▶ _WORK ORDER_
Look over the entries that follow and work out how many lines contain "index". State the number only.
ENTRIES PROVIDED Start Marker
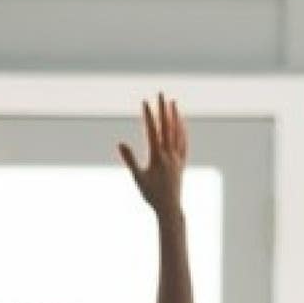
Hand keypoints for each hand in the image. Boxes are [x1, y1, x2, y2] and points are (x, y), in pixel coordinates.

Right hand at [117, 94, 188, 213]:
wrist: (170, 208)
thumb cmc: (151, 195)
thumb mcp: (137, 177)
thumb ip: (129, 159)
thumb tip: (120, 143)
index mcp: (157, 157)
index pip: (152, 131)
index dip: (148, 116)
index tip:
ENTRIES PROVIDED End Marker
▶ _YOUR SOLUTION_
4